Despite his incredible tools and ability as a runner, Willis was a very inconsistent quarterback in terms of his accuracy and decision-making. I think he’s at least a year away from being able to start an NFL game, and two years might be the most ideal situation. Still, this is the prospect with the best chance of becoming the next special NFL quarterback. If he’s there in the second round for Atlanta, I’d strongly consider adding him to sit behind Ryan. Willis could lift himself even higher with a great Senior Bowl week, and he’ll be one of my top players to watch.
Carson Strong, Nevada
In a class with exciting dual-threat QBs like Kenny Pickett, Malik Willis, and Desmond Ridder, it seems like a very good traditional pocket passer has been left by the wayside. Carson Strong may not have the excitement around him of the other top players, but he’s one of the most accomplished and polished passers in the class. Strong had an excellent 2021 season, where he completed 70.2% of his passes for 4186 yards (8.0 YPA), 36 TD, and 8 INT.

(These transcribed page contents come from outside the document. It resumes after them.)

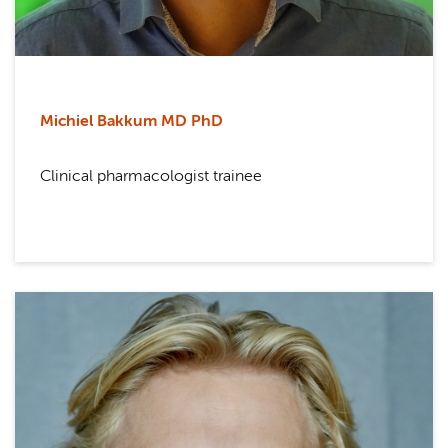
Michiel Bakkum MD PhD
Clinical pharmacologist trainee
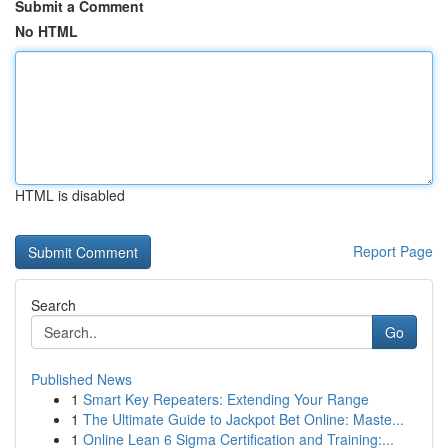
Submit a Comment
No HTML
HTML is disabled
Report Page
Search
Go
Published News
1
Smart Key Repeaters: Extending Your Range
1
The Ultimate Guide to Jackpot Bet Online: Maste...
1
Online Lean 6 Sigma Certification and Training:...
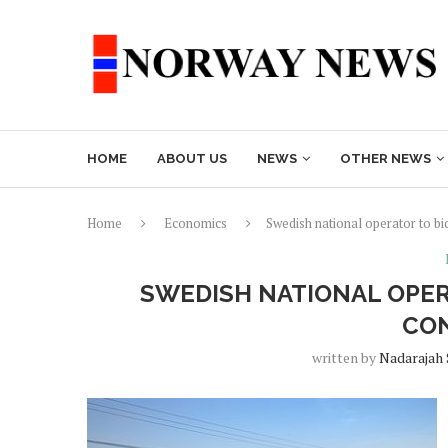
HOME
ABOUT US
NEWS
OTHER NEWS
Home
Economics
Swedish national operator to b
SWEDISH NATIONAL OPER
CO
written by
Nadarajah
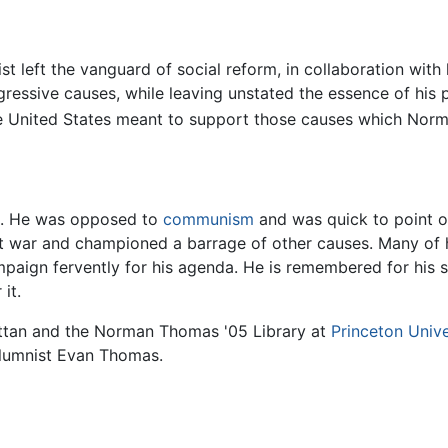
eft the vanguard of social reform, in collaboration with l
ssive causes, while leaving unstated the essence of his 
in the United States meant to support those causes which N
. He was opposed to
communism
and was quick to point o
t war and championed a barrage of other causes. Many of h
paign fervently for his agenda. He is remembered for his s
it.
tan and the Norman Thomas '05 Library at
Princeton Unive
umnist Evan Thomas.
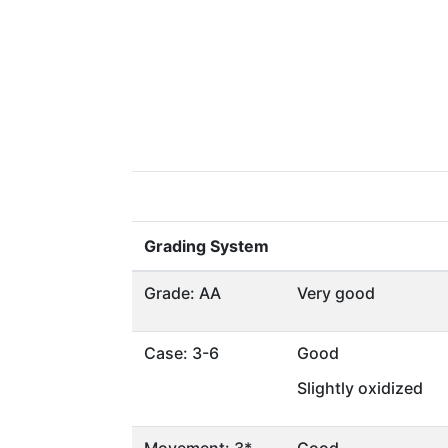
Grading System
Grade: AA
Very good
Case: 3-6
Good
Slightly oxidized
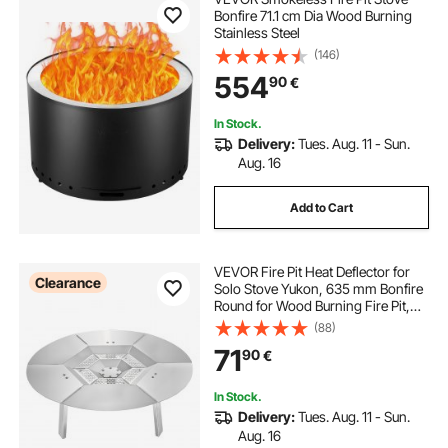
Bonfire 71.1 cm Dia Wood Burning
Stainless Steel
(146)
554
90
€
In Stock.
Delivery:
Tues. Aug. 11 - Sun.
Aug. 16
Add to Cart
VEVOR Fire Pit Heat Deflector for
Clearance
Solo Stove Yukon, 635 mm Bonfire
Round for Wood Burning Fire Pit,
304 Stainless Steel Heat Diffuser,
(88)
Detachable Burner Cover Camping
71
90
€
Accessories
In Stock.
Delivery:
Tues. Aug. 11 - Sun.
Aug. 16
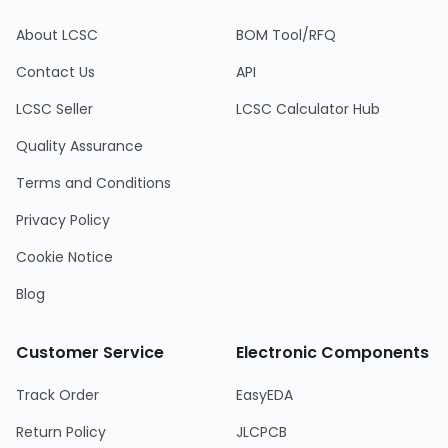
About LCSC
BOM Tool/RFQ
Contact Us
API
LCSC Seller
LCSC Calculator Hub
Quality Assurance
Terms and Conditions
Privacy Policy
Cookie Notice
Blog
Customer Service
Electronic Components
Track Order
EasyEDA
Return Policy
JLCPCB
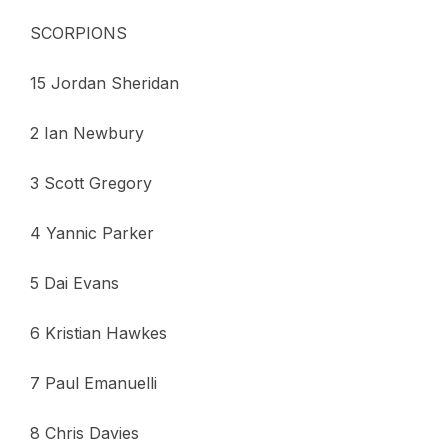
SCORPIONS
15 Jordan Sheridan
2 Ian Newbury
3 Scott Gregory
4 Yannic Parker
5 Dai Evans
6 Kristian Hawkes
7 Paul Emanuelli
8 Chris Davies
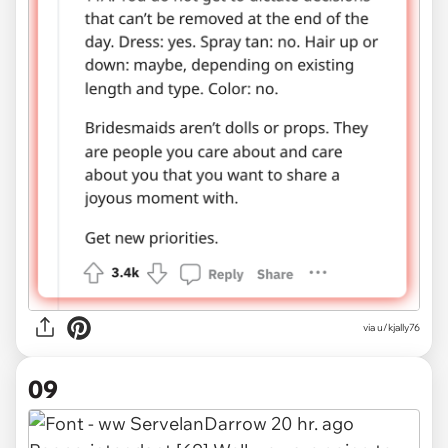
via u/kjally76
09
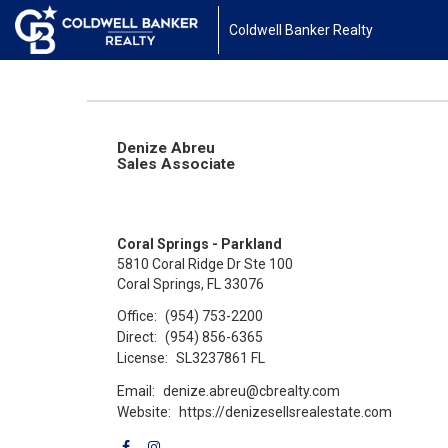
Coldwell Banker Realty
Denize Abreu
Sales Associate
Coral Springs - Parkland
5810 Coral Ridge Dr Ste 100
Coral Springs, FL 33076
Office:
(954) 753-2200
Direct:
(954) 856-6365
License:
SL3237861 FL
Email:
denize.abreu@cbrealty.com
Website:
https://denizesellsrealestate.com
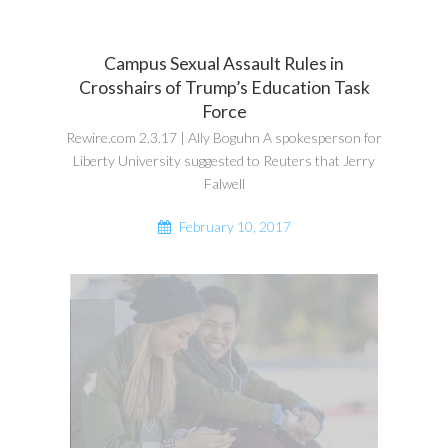
Campus Sexual Assault Rules in
Crosshairs of Trump’s Education Task
Force
Rewire.com 2.3.17 | Ally Boguhn A spokesperson for
Liberty University suggested to Reuters that Jerry
Falwell
February 10, 2017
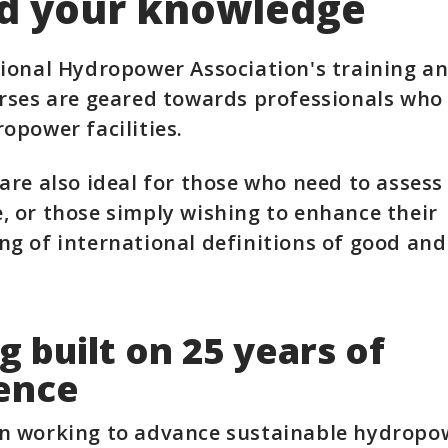
d your knowledge
ional Hydropower Association's training a
rses are geared towards professionals who
opower facilities.
are also ideal for those who need to assess
 or those simply wishing to enhance their
g of international definitions of good and
g built on 25 years of
ence
n working to advance sustainable hydropow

Strong has, forgive the pun, a strong arm and is capable of delivering the ball anywhere on the field with good touch and accuracy. He makes good decisions with the football and has a prototypical old-school QB build at 6’4, 215. Strong was playing through an injury this year which limited his mobility, but I don’t think he’s anything more than a solid athlete overall. I think Strong can be a good NFL starter in the right offense, but I do wonder if Arthur Smith prefers more athleticism under center. I expect Strong to impress in throwing drills in Mobile and to see his draft stock rise.
Bailey Zappe, Western Kentucky
I’ve not seen much of Western Kentucky’s Bailey Zappe, but any player who breaks the number of records that he did in 2021 deserves attention. Zappe had one of the best seasons ever, completing 69.3% of his passes for 5967 yards, 62 TDs, and 11 INTs in just 14 games. Oh, and it was his first year as a starter at WKU. Any way you slice it, that’s incredible. Zappe seems to have a solid build for the position at 6’1, 220, and I’m very interested to see how he looks against the higher level of competition at the Senior Bowl. Zappe has a chance to really wow folks and lift himself into the Day 2 discussion.
I hope you’re enjoying our Senior Bowl preview series! I’ll be in Mobile to cover the Senior Bowl practices for The Falcoholic from Tuesday, February 4 through Thursday, February 6.